**DOCUMENT TEXT**
Specific Guidelines for Steam

Impulse lines in steam flow applications are typically designed to remain filled with condensate at all times. Achieving this is often done through a siphon arrangement or by incorporating a low point in the impulse lines where condensate collects. This design effectively insulates the transducer from the steam. Additionally, seal pots (also known as condensate pots) are commonly integrated into the setup, and provisions are made for venting, flushing the lines, and filling them with water.

The report recommends insulating impulse lines and providing trace heating to prevent condensate from freezing in cold weather conditions. In some cases, glycol may be added to the condensate in the impulse lines for similar reasons. To ensure a prompt response from pressure transducers and prevent sluggishness caused by gas bubbles in the impulse lines, purging the lines to eliminate trapped air is advised.

Certain manufacturers also suggest the use of condensate or seal chambers for steam flow, particularly when the instrument displaces a substantial volume of liquid during measurement changes. Seal chambers are small pressure vessels mounted at the top of the liquid-filled impulse line. Each chamber serves as a reservoir within the impulse line, ensuring minimal elevation changes in response to large volume variations. This design prevents seal liquid from being discharged into the process line and prevents measurement errors caused by elevation shifts in the wet-leg liquid. It’s worth noting that modern transducers with minimal volumetric displacement typically do not require seal chambers. Spirax Sarco, for instance, recommends condensate pots only for superheated steam applications and advises against the configuration shown in Figure 6. They always recommend the removal of the static-head offset using the secondary instrument.

Figure 7 illustrates the use of seal pots.

**EXERCISE SET**
1. Decide whether each statement agrees with the steam guidelines, answering yes or no and quoting the words that settle it: (a) Seal chambers are mounted at the bottom of the liquid-filled impulse line. (b) Glycol is sometimes added to the condensate in the impulse lines. (c) Spirax Sarco recommends condensate pots for all steam applications.
2. According to the steam guidelines, what other name are seal pots known by?
3. Update the steam guidelines from "Impulse lines in" up to and including "them with water.", putting "siphon loop" in place of "siphon arrangement".

**Collected data**
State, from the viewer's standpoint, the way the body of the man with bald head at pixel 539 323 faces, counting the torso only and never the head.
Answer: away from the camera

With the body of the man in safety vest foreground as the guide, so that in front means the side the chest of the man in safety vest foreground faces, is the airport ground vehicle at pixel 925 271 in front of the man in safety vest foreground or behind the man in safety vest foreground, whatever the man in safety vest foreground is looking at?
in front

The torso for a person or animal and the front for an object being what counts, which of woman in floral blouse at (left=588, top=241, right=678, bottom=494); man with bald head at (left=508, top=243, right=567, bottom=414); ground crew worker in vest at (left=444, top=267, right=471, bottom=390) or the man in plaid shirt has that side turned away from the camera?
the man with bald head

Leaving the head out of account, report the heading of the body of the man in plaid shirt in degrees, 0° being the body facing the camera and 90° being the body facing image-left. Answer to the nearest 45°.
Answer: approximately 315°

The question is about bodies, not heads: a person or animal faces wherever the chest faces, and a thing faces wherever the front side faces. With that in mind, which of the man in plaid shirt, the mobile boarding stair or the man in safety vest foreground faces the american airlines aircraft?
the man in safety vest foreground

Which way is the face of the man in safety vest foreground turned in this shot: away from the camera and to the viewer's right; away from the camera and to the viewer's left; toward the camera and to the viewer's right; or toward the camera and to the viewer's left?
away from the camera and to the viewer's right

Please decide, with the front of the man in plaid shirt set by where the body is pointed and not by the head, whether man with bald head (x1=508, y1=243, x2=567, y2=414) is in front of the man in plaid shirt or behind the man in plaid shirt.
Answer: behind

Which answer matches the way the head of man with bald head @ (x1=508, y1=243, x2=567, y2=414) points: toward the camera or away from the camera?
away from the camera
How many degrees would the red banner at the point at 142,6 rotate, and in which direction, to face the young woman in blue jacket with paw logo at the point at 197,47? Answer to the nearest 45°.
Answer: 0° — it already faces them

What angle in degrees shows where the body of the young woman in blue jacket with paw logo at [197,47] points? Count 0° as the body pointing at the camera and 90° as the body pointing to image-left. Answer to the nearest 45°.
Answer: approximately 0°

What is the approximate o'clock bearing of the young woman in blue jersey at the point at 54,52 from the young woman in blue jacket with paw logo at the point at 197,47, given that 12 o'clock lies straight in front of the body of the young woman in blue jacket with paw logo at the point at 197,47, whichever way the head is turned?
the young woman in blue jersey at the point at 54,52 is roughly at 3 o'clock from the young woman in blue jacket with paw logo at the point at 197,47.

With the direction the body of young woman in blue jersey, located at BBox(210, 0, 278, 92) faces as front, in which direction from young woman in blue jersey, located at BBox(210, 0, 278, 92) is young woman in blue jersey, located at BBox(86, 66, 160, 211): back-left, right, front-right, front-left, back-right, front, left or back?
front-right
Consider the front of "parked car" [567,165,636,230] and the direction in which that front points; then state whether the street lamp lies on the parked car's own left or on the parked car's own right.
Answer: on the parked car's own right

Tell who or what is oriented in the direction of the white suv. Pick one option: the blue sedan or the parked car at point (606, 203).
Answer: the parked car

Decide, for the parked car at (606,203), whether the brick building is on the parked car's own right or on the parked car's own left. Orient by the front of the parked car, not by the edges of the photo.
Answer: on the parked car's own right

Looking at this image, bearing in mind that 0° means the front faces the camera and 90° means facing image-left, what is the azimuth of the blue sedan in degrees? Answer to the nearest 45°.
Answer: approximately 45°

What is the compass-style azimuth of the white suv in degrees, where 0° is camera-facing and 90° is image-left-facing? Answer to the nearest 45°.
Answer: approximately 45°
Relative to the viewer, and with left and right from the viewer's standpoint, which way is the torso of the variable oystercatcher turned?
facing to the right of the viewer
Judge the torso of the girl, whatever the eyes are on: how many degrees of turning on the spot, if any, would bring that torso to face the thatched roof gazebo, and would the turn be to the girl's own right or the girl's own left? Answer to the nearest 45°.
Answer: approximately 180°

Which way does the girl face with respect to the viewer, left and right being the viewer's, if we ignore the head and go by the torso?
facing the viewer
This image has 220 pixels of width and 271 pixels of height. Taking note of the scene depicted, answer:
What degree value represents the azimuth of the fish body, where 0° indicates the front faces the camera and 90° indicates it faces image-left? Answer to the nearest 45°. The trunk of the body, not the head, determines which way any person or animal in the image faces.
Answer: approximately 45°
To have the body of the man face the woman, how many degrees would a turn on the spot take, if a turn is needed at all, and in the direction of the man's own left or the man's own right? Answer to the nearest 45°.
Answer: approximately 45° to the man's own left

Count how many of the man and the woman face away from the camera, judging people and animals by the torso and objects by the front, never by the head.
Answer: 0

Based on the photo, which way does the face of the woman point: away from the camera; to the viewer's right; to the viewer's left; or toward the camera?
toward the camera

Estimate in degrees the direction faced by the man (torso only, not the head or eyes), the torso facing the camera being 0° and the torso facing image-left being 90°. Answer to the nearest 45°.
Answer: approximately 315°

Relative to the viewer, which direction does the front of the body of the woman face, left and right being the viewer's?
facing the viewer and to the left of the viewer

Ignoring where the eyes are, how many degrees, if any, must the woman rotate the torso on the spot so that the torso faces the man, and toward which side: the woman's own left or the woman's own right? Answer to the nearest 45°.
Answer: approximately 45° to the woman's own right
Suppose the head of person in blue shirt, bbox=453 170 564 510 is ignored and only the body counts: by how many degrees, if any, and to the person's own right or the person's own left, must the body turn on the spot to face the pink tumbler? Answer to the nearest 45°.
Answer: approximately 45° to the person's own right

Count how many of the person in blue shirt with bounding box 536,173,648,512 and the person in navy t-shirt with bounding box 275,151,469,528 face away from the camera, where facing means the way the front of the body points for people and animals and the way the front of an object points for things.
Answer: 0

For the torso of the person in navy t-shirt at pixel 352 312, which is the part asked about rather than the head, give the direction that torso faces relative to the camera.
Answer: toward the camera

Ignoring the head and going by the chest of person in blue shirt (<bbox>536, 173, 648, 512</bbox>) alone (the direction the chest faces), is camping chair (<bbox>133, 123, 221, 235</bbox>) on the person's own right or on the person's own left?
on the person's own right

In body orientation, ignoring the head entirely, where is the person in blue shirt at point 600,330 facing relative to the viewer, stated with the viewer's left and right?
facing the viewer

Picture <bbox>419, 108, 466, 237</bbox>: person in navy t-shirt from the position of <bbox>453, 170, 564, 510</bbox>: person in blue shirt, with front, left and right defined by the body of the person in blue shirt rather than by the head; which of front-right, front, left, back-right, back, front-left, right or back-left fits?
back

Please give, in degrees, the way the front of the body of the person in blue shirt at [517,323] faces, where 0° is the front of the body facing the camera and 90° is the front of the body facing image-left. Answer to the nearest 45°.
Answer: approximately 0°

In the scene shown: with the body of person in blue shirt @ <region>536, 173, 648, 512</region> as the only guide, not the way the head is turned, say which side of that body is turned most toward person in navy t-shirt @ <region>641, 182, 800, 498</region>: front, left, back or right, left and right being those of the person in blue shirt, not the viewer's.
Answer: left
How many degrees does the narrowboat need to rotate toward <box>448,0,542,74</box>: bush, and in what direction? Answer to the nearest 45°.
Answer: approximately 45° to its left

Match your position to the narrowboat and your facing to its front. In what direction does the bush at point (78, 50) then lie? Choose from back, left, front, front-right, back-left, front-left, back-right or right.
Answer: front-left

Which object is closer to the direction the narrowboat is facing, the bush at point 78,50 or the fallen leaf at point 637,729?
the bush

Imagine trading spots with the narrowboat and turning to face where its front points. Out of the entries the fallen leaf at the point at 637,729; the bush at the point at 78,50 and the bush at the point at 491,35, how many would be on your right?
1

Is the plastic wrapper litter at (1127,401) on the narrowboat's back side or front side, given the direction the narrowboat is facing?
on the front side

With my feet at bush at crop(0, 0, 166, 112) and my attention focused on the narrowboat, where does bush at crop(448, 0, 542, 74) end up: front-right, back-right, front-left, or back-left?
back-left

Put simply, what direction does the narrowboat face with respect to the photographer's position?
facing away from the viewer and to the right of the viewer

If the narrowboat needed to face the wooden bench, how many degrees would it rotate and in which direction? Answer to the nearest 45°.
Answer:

**SOLVED PROBLEMS**
1.
(a) No: "Seal chambers are small pressure vessels mounted at the top of the liquid-filled impulse line."
(b) Yes: "In some cases, glycol may be added to the condensate in the impulse lines for similar reasons."
(c) No: "Spirax Sarco, for instance, recommends condensate pots only for superheated steam applications"

2. Condensate pots.

3.
Impulse lines in steam flow applications are typically designed to remain filled with condensate at all times. Achieving this is often done through a siphon loop or by incorporating a low point in the impulse lines where condensate collects. This design effectively insulates the transducer from the steam. Additionally, seal pots (also known as condensate pots) are commonly integrated into the setup, and provisions are made for venting, flushing the lines, and filling them with water.